**Aim of the exercise:** Write out all of the data below, reproducing each line of text character for character. Leave the pictures out of your answer.

**Material to process:**
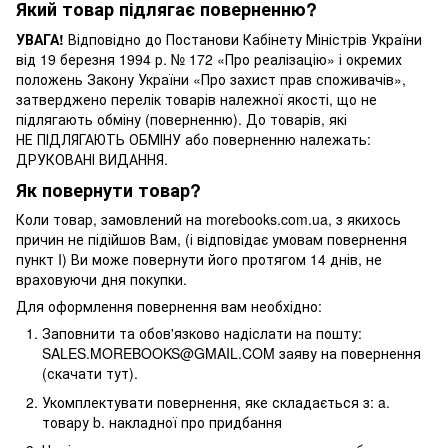
Який товар підлягає поверненню?
УВАГА!
Відповідно до Постанови Кабінету Міністрів України
від 19 березня 1994 р. № 172 «Про реалізацію» і окремих
положень Закону України «Про захист прав споживачів»,
затверджено перелік товарів належної якості, що не
підлягають обміну (поверненню). До товарів, які
НЕ ПІДЛЯГАЮТЬ ОБМІНУ або поверненню належать:
ДРУКОВАНІ ВИДАННЯ.
Як повернути товар?
Коли товар, замовлений на morebooks.com.ua, з якихось
причин не підійшов Вам, (і відповідає умовам повернення
пункт I) Ви може повернути його протягом 14 днів, не
враховуючи дня покупки.
Для оформлення повернення вам необхідно:
Заповнити та обов'язково надіслати на пошту:
SALES.MOREBOOKS@GMAIL.COM заяву на повернення
(скачати тут).
Укомплектувати повернення, яке складається з: a.
товару b. накладної про придбання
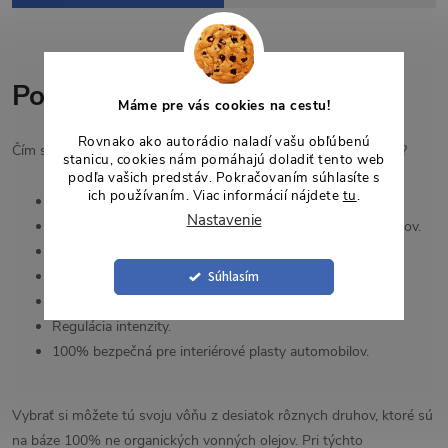
Podrobný popis
Máme pre vás cookies na cestu!
Rovnako ako autorádio naladí vašu obľúbenú
Čím sú voňavé plechovičky
California Car Scents®
výnimočné?
stanicu, cookies nám pomáhajú doladiť tento web
podľa vašich predstáv. Pokračovaním súhlasíte s
ich používaním. Viac informácií nájdete
tu
.
Ekologická a biologicky odbúrateľná.
Nastavenie
Vyrobená zo 100% organických prírodných vonných olejov.
V recyklovateľnom obale.
Súhlasím
Intenzívne a dlhotrvajúce (až 60 dní).
Páčivý dizajn.
Regulácia intenzity.
100% bezpečná pre interiérové ​​plasty automobilov.
Vybrať si môžete tú svoju vôňu z desiatok rôznych druhov, ktoré sú
na báze 100% ne organických vonných olejov. Pri týchto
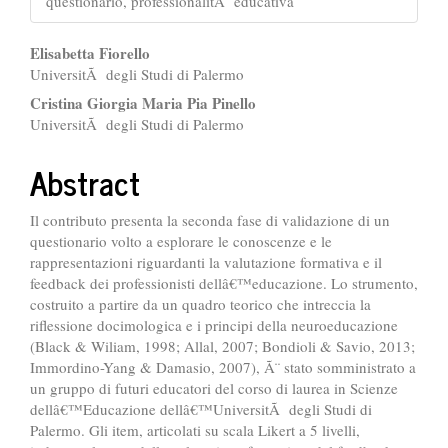
questionario, professionalitÃ educativa
##plugins.themes.bootstrap3.ar
Elisabetta Fiorello
UniversitÃ degli Studi di Palermo
Cristina Giorgia Maria Pia Pinello
UniversitÃ degli Studi di Palermo
Abstract
Il contributo presenta la seconda fase di validazione di un
questionario volto a esplorare le conoscenze e le
rappresentazioni riguardanti la valutazione formativa e il
feedback dei professionisti dellâ€™educazione. Lo strumento,
costruito a partire da un quadro teorico che intreccia la
riflessione docimologica e i principi della neuroeducazione
(Black & Wiliam, 1998; Allal, 2007; Bondioli & Savio, 2013;
Immordino-Yang & Damasio, 2007), Ã¨ stato somministrato a
un gruppo di futuri educatori del corso di laurea in Scienze
dellâ€™Educazione dellâ€™UniversitÃ degli Studi di
Palermo. Gli item, articolati su scala Likert a 5 livelli,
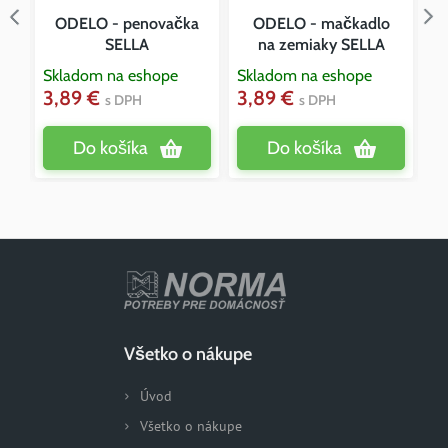
ODELO - penovačka
ODELO - mačkadlo
SELLA
na zemiaky SELLA
Skladom na eshope
Skladom na eshope
Sk
3,89 €
3,89 €
3
s DPH
s DPH
Do košíka
Do košíka
Všetko o nákupe
Úvod
Všetko o nákupe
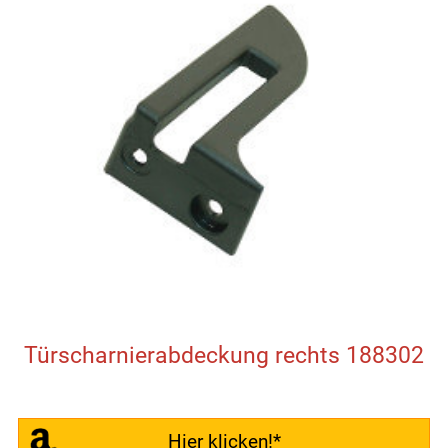
Türscharnierabdeckung rechts 188302
Hier klicken!*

**Written response:**
Який товар підлягає поверненню?
УВАГА!
Відповідно до Постанови Кабінету Міністрів України
від 19 березня 1994 р. № 172 «Про реалізацію» і окремих
положень Закону України «Про захист прав споживачів»,
затверджено перелік товарів належної якості, що не
підлягають обміну (поверненню). До товарів, які
НЕ ПІДЛЯГАЮТЬ ОБМІНУ або поверненню належать:
ДРУКОВАНІ ВИДАННЯ.
Як повернути товар?
Коли товар, замовлений на morebooks.com.ua, з якихось
причин не підійшов Вам, (і відповідає умовам повернення
пункт I) Ви може повернути його протягом 14 днів, не
враховуючи дня покупки.
Для оформлення повернення вам необхідно:
Заповнити та обов'язково надіслати на пошту:
SALES.MOREBOOKS@GMAIL.COM заяву на повернення
(скачати тут).
Укомплектувати повернення, яке складається з: a.
товару b. накладної про придбання
Podrobný popis
Máme pre vás cookies na cestu!
Rovnako ako autorádio naladí vašu obľúbenú
Čím sú voňavé plechovičky
California Car Scents®
výnimočné?
stanicu, cookies nám pomáhajú doladiť tento web
podľa vašich predstáv. Pokračovaním súhlasíte s
ich používaním. Viac informácií nájdete
tu
.
Ekologická a biologicky odbúrateľná.
Nastavenie
Vyrobená zo 100% organických prírodných vonných olejov.
V recyklovateľnom obale.
Súhlasím
Intenzívne a dlhotrvajúce (až 60 dní).
Páčivý dizajn.
Regulácia intenzity.
100% bezpečná pre interiérové ​​plasty automobilov.
Vybrať si môžete tú svoju vôňu z desiatok rôznych druhov, ktoré sú
na báze 100% ne organických vonných olejov. Pri týchto
questionario, professionalitÃ educativa
##plugins.themes.bootstrap3.ar
Elisabetta Fiorello
UniversitÃ degli Studi di Palermo
Cristina Giorgia Maria Pia Pinello
UniversitÃ degli Studi di Palermo
Abstract
Il contributo presenta la seconda fase di validazione di un
questionario volto a esplorare le conoscenze e le
rappresentazioni riguardanti la valutazione formativa e il
feedback dei professionisti dellâ€™educazione. Lo strumento,
costruito a partire da un quadro teorico che intreccia la
riflessione docimologica e i principi della neuroeducazione
(Black & Wiliam, 1998; Allal, 2007; Bondioli & Savio, 2013;
Immordino-Yang & Damasio, 2007), Ã¨ stato somministrato a
un gruppo di futuri educatori del corso di laurea in Scienze
dellâ€™Educazione dellâ€™UniversitÃ degli Studi di
Palermo. Gli item, articolati su scala Likert a 5 livelli,
ODELO - penovačka
ODELO - mačkadlo
SELLA
na zemiaky SELLA
Skladom na eshope
Skladom na eshope
Sk
3,89 €
3,89 €
3
s DPH
s DPH
Do košíka
Do košíka
Všetko o nákupe
Úvod
Všetko o nákupe
Türscharnierabdeckung rechts 188302
Hier klicken!*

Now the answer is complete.